We believe our study represents an important step towards real-time implementation of AI in LMIC ICUs, but nevertheless has some limitations. The dataset used is from patients with severe dengue or sepsis so it remains to be seen how these results would translate to patients with other diseases. Furthermore, while we have designed our system to be agnostic to ultrasound devices, clinical validation of the tool on other types of device (such as portable devices) is yet to be performed. Our study focused on the individual findings of LUS. Clinical practice requires a more nuanced interpretation of these findings for optimal benefit, for example, whether the confluent B-lines and consolidations are focal or non-focal to discriminate between pneumonia or pulmonary edema. For the first phase, the order of questions in the survey was not randomized but it was distributed electronically to a pool of participants distributed across Vietnam who could not share the survey with each other. In terms of clinical validation, the study did not randomize the patients to either use the AI tool or not. Future studies should explore the potential benefits of AI tools for advanced or expert users, the regulatory, ethical and cultural issues of the clinical use of AI methods in different healthcare settings.

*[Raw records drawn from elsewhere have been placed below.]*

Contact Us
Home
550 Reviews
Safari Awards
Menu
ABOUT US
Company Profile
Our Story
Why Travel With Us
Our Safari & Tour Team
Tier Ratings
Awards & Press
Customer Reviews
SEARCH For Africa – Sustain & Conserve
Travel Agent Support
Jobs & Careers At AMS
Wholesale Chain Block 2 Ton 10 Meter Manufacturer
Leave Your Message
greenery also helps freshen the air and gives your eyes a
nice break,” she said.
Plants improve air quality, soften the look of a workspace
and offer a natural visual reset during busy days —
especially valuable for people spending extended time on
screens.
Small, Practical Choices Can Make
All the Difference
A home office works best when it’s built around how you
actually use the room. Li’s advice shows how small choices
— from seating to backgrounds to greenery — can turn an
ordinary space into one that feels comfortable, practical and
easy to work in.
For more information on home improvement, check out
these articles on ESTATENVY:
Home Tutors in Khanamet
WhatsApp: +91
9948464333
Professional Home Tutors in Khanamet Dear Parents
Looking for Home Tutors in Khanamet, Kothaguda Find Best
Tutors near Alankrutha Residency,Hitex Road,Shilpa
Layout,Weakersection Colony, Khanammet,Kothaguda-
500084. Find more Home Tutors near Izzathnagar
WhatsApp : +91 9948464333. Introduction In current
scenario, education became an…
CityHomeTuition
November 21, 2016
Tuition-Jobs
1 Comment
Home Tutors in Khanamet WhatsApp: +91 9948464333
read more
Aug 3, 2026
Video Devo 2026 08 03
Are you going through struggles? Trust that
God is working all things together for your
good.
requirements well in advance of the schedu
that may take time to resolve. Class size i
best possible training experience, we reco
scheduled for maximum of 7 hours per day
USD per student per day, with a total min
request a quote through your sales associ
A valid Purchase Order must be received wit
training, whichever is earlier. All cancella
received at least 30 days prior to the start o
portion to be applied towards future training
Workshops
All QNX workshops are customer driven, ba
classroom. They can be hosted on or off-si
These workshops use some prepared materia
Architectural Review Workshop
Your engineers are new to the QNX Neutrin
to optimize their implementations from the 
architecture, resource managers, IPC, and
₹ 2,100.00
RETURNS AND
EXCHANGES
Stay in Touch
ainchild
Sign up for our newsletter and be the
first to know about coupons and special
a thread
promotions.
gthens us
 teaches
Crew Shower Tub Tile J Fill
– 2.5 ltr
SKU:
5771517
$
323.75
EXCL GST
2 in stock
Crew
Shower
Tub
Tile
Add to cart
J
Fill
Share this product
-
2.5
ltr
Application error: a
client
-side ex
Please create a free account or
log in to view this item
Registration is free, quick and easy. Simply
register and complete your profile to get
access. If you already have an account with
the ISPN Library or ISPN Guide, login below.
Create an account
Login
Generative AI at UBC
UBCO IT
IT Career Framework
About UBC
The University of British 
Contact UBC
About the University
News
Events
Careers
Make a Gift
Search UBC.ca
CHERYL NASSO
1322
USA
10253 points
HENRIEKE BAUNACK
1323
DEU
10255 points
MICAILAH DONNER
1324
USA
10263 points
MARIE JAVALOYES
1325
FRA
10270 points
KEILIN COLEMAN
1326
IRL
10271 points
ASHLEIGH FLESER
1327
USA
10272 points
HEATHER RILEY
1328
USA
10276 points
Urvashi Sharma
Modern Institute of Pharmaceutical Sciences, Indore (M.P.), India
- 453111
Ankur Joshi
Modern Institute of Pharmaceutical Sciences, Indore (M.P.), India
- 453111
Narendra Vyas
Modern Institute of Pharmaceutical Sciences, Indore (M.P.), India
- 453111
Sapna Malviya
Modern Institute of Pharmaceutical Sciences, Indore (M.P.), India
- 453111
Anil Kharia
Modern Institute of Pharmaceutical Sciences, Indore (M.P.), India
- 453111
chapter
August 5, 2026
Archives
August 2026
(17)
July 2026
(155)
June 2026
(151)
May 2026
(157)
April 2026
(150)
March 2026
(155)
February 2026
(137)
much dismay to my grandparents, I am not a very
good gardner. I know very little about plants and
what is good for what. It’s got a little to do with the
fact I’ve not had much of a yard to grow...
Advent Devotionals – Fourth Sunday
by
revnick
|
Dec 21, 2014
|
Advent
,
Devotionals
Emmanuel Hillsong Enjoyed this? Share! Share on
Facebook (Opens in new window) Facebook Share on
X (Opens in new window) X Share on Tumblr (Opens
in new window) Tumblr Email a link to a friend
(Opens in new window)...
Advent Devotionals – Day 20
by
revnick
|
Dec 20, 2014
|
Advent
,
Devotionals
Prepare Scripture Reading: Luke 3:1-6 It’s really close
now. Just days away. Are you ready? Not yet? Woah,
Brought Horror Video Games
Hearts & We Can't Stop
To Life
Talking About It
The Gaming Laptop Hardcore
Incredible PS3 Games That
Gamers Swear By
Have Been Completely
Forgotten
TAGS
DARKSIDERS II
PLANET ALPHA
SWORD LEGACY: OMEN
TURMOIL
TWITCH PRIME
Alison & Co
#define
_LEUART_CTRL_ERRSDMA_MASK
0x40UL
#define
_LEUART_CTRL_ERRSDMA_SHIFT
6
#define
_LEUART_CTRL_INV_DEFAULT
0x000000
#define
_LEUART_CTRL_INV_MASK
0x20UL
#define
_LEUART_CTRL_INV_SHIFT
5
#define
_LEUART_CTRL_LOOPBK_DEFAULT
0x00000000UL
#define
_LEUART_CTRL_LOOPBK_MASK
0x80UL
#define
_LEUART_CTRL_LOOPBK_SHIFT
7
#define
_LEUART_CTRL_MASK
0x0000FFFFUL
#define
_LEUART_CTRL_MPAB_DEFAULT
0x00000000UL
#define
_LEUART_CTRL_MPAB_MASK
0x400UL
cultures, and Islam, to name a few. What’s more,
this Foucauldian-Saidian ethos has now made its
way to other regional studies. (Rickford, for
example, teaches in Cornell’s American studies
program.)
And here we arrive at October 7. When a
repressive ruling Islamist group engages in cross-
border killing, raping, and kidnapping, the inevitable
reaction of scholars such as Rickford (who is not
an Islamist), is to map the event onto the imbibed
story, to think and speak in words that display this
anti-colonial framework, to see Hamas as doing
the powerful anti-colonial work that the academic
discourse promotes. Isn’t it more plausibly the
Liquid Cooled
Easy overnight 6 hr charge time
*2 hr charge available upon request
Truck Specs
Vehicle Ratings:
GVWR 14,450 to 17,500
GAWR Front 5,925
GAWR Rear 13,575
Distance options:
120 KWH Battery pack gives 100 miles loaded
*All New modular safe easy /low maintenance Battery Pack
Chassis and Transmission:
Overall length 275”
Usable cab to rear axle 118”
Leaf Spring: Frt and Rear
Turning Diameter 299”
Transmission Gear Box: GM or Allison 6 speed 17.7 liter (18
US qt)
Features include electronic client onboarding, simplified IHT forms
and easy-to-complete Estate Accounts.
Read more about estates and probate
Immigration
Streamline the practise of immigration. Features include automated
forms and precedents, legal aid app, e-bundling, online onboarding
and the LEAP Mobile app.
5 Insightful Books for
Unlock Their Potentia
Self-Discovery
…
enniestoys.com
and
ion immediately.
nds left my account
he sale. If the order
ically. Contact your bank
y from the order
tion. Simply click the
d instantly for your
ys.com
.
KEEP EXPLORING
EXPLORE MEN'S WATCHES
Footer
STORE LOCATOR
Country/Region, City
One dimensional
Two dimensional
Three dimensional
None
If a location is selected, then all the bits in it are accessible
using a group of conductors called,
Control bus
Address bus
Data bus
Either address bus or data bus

In addition, further technical development including but not limited to AI interpretability, AI fairness, quantification of pleural effusion, or more complex LUS patterns such as pneumothorax can be attractive fields of research.

Conclusions

This is the first study of real-time implementation of AI-assisted LUS interpretation in critically ill patients, demonstrating the feasibility of our system for non-expert clinicians, with limited LUS experience, to acquire and interpret lung ultrasound in critically ill patients.